FDIC outlines approval process as regulators shift from legislation to implementation
U.S. banks may soon be able to issue payment stablecoins after the Federal Deposit Insurance Corporation released a proposed framework to implement the GENIUS Act, marking a major step from legislation to rule-making. The proposal signals a clearer regulatory pathway for banks seeking to enter the stablecoin market under federal oversight.
FDIC Proposal Sets Rules for Bank-Issued Stablecoins
In a 38-page proposal, the FDIC detailed how FDIC supervised banks could apply to issue payment stablecoins through a regulated subsidiary. Applications would be evaluated based on criteria outlined in the GENIUS Act, including financial strength, management quality, reserve backing, redemption mechanisms, and safety and soundness controls.

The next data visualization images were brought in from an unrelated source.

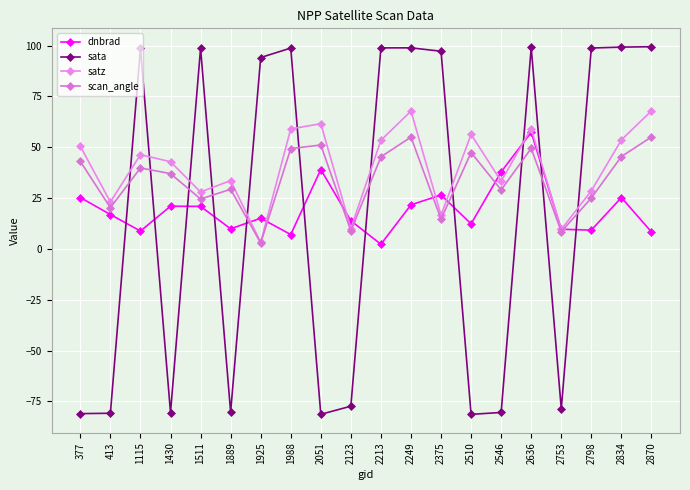

How many lines are shown in the chart?

4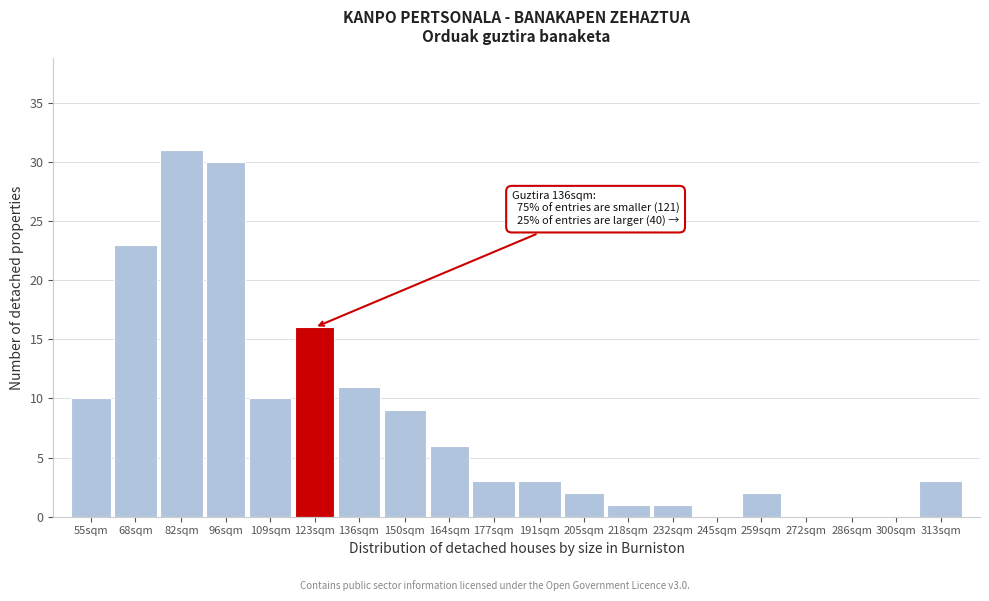

Reading left to right, what are all the values shown in this chart?

55sqm=10	68sqm=23	82sqm=31	96sqm=30	109sqm=10	123sqm=16	136sqm=11	150sqm=9	164sqm=6	177sqm=3	191sqm=3	205sqm=2	218sqm=1	232sqm=1	245sqm=0	259sqm=2	272sqm=0	286sqm=0	300sqm=0	313sqm=3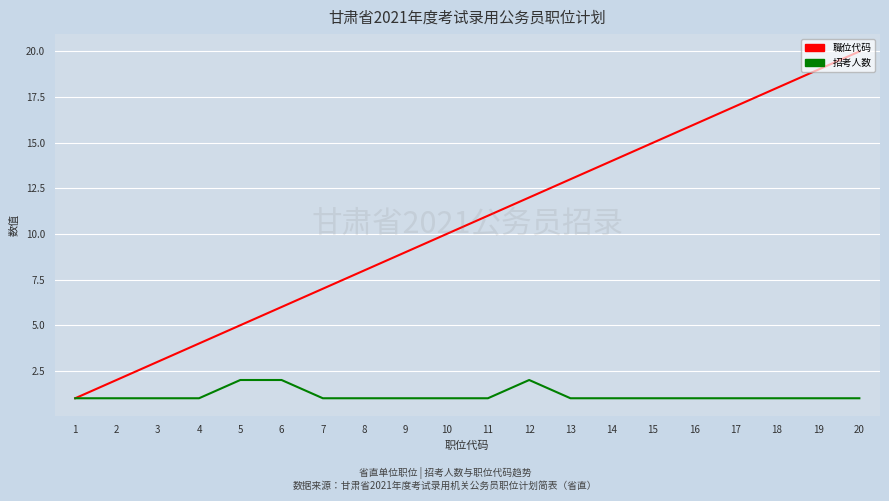

True or false: 職位代码 has more than 2 points higher than both neighbors.

False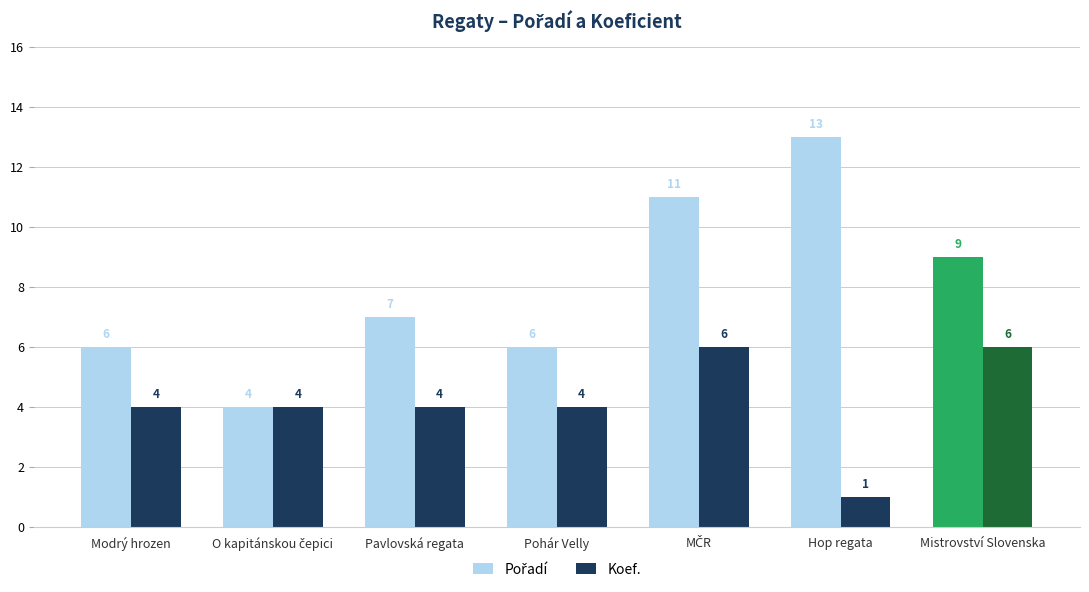

What is the value of the Pořadí bar at the 1st from the left?

6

Once approved, the FDIC would act as the primary federal regulator for the stablecoin-issuing subsidiary, overseeing ongoing compliance and risk management. The proposal will undergo a public consultation period before advancing further in the rulemaking process.

GENIUS Act Accelerates Stablecoin Adoption
The GENIUS Act, signed into law in July, established the first comprehensive U.S. framework for payment stablecoins, requiring one-to-one backing with U.S. dollars or approved liquid assets. The law has been widely viewed as a turning point for integrating stablecoins into the traditional banking system.
With global stablecoin circulation exceeding $300 billion, largely driven by dollar-pegged tokens, regulators and policymakers see bank-issued stablecoins as a way to strengthen dollar dominance, improve payment efficiency, and expand onchain financial infrastructure. The FDIC’s proposal positions U.S. banks to play a central role in that transition.